On a beau regarder d’un œil attendri et bienveillant les deux premiers efforts studios de NoFX, les auréoler du charme de la jeunesse, leur trouver la belle spontanéité de l’adolescence, il faut savoir raison garder et admettre qu’avec ce type de production, la bande de Fat Mike n’aurait probablement jamais connu qu’un succès d’estime tout relatif, condamnés à la seconde zone pour l’éternité.
Puis un jour est venu Ribbed.
La maturité est tombée sur NoFX brutalement, comme un piano du troisième étage, sans prévenir, sans la moindre petite amorce de début de présomption. PAN. D’un coup d’un seul, le renouveau. Ribbed n’a que peu de liens avec ses prédécesseurs. Fat Mike a retourné sa veste patchée plus vite qu’un Dutronc des grands jours. Oubliées, reléguées aux oubliettes, les prétentieuses incursions metalliques des jeunots. Les quatre gaillards ont fait place nette sur la table ronde de leur punk. On ne s’embarrasse plus de superflu, on synthétise la composition, seul doit subsister le riff incisif apte à décrocher la mâchoire, l’uppercut, le direct, les dents volent, le train file en hurlant, il laisse sans regret les mous et les discutailleurs en gare, les hésitants, les metalleux, les hippies.
Melvin est enragé. Il violente sa guitare, il viole son instrument. Un accord, une note, l’essentiel, toujours l’essentiel puis arrache son jack, savate son ampli, met fin à la création avant qu’un élément perturbateur ne vienne s’inviter, véroler sa recherche nihiliste. Car le mieux est l’ennemi du bien. Car l’œuvre parfaite n’est pas celle où rien n’est à ajouter mais celle où rien n’est à retirer.

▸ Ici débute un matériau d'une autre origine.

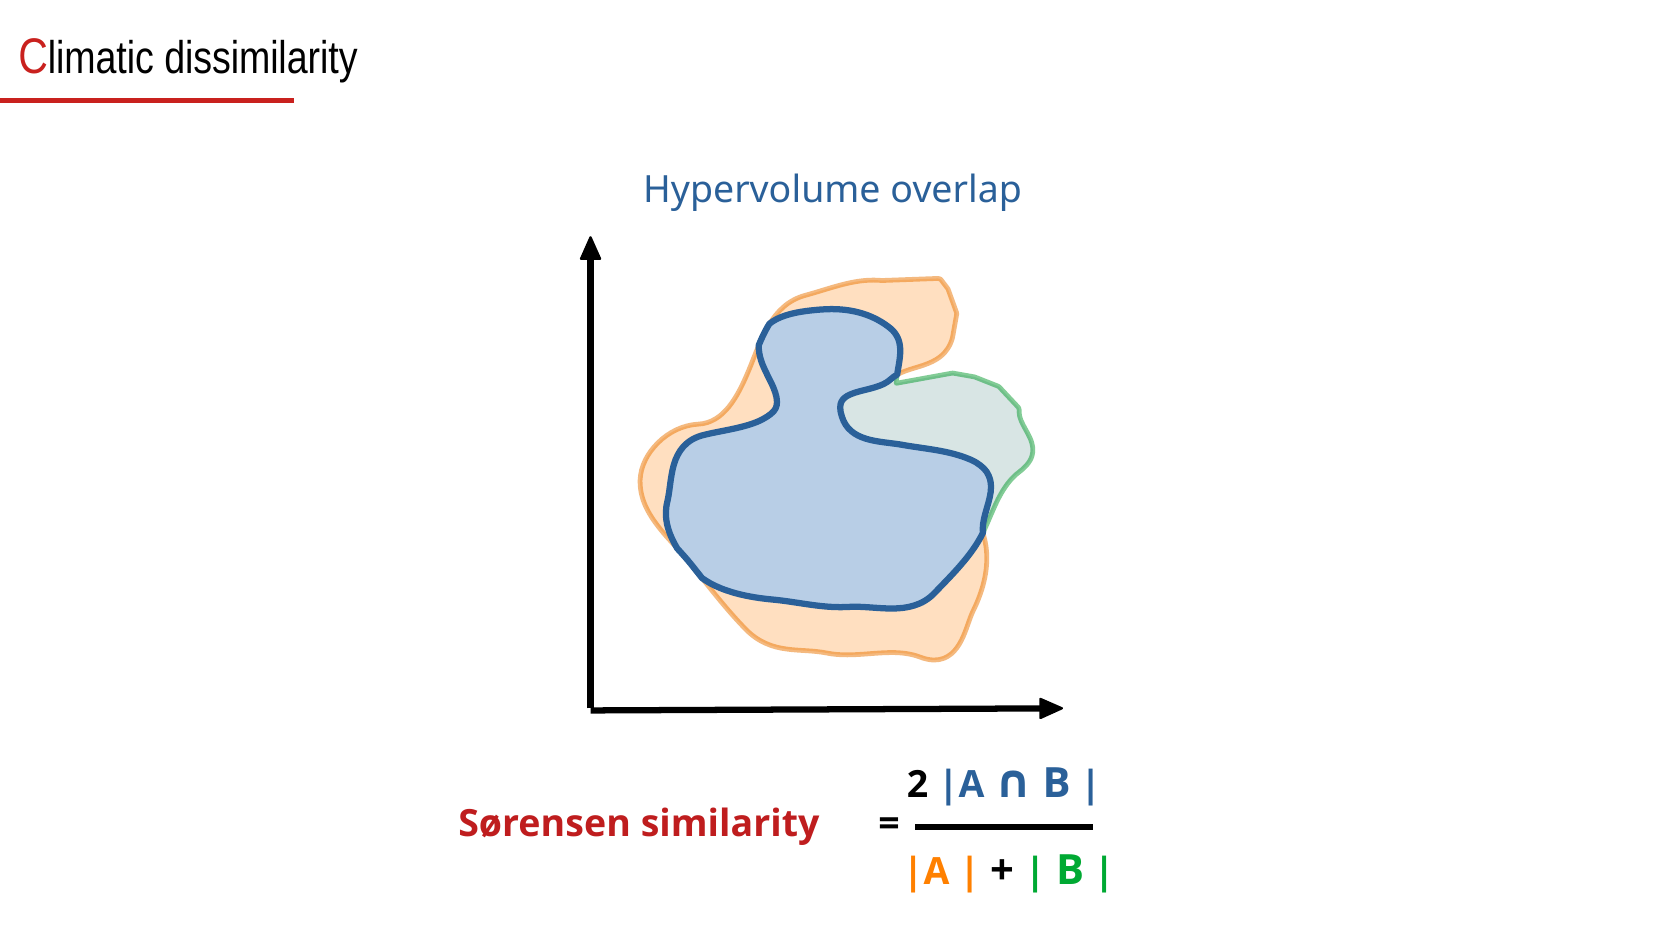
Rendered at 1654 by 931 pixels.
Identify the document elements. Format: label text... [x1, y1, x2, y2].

Ribbed est pourtant tout sauf idiot. Il cache fort bien son jeu. Dupes et tromperies. NoFX planque sournoisement son intelligence sous un monceau de détritus et de bêtise (The Moron Brothers) et inversement (Together On The Sand). Sans atteindre la perfection en la matière (ça viendra), les californiens s’amusent de leurs auditeurs, déforment joyeusement les apparences. Il faudra, le début d’une constante chez NoFX, de nombreuses écoutes pour percer les secrets d’un album faussement niais. Le moche se travesti en beau, le beau en laid. Cette approche si particulière, polissonne, sera celle du groupe jusqu’à sa prochaine renaissance artistique et l’avènement d’un certain War On Errorism. Mais ceci est une autre histoire.

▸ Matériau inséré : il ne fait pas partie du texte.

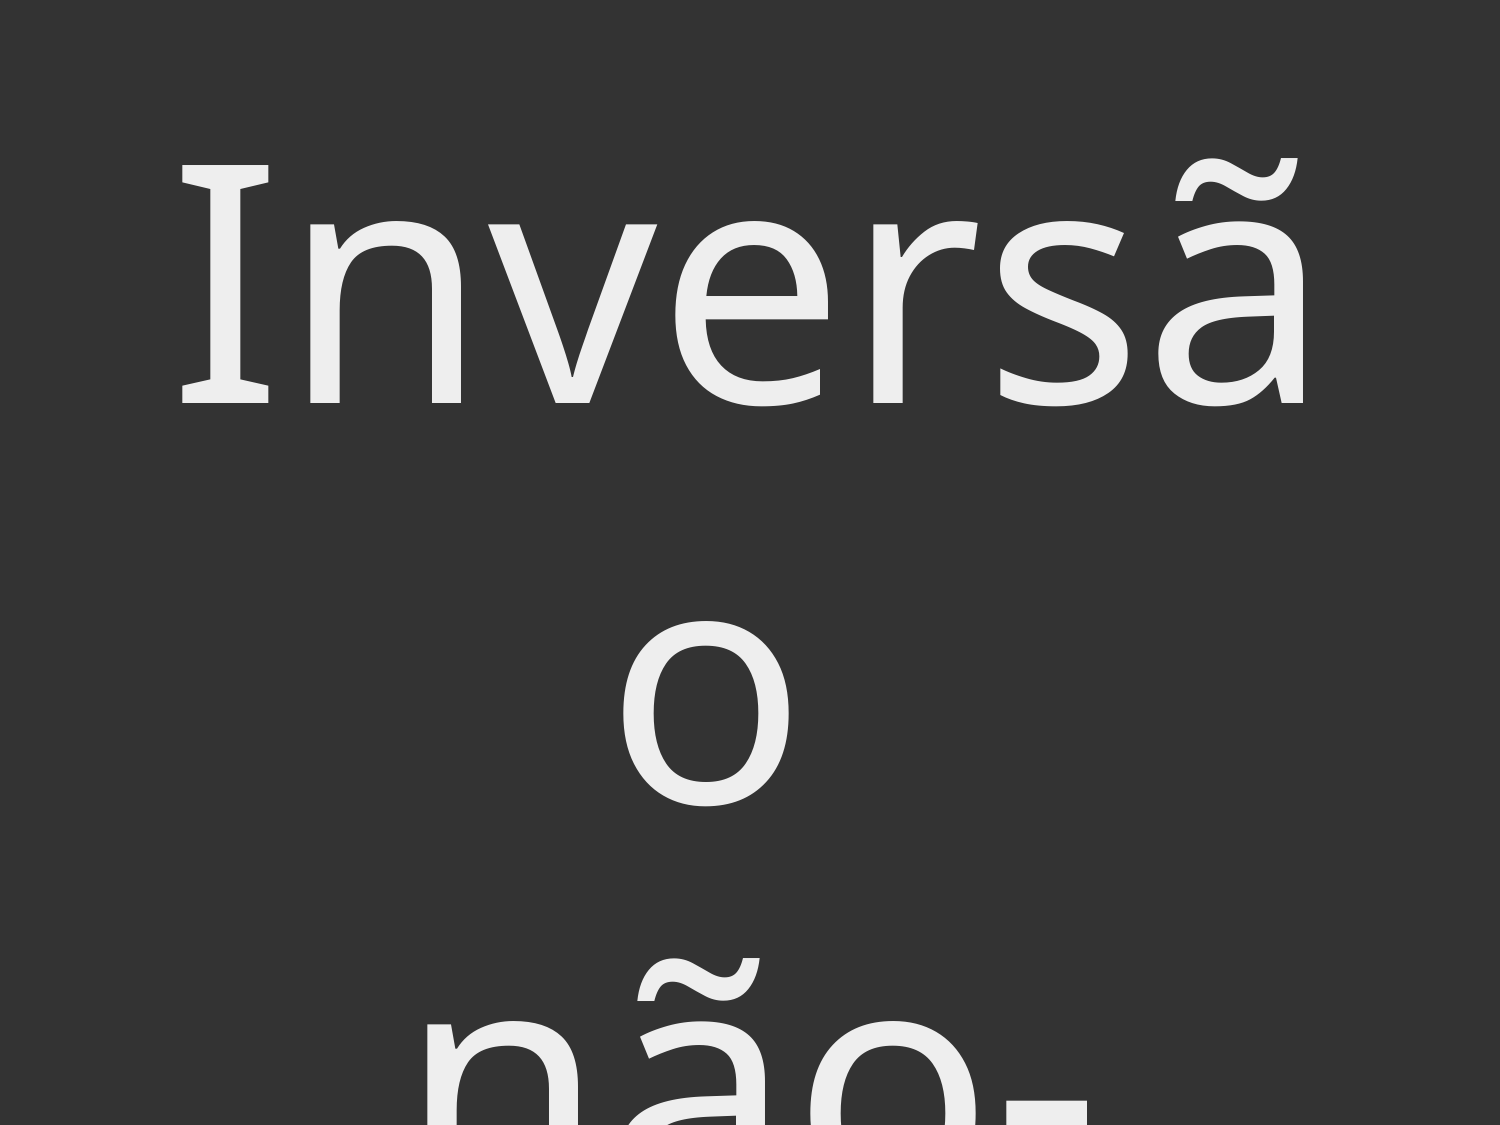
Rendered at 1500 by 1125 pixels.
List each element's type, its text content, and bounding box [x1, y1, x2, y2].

title Inversão não-linear [75, 56, 1425, 1069]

NoFX a grandi, appris de ses errances. Ribbed est enfin l’album de la révélation, la première expression concrète du talent de Fat Mike. C’est la première self-révolution de NoFX (pas la dernière), une deuxième naissance miraculeuse, une remise en question absolue, la marque des grands artistes. Le Son NoFX est né et bercera la scène punk pendant de nombreuses années.
La consécration ne sera pas encore au rendez-vous. Un peu de patience, il ne faudra rien de moins qu’un chef-d’œuvre en puissance pour effacer les premiers méfaits du groupe de la mémoire collective. Cela ne saurait tarder.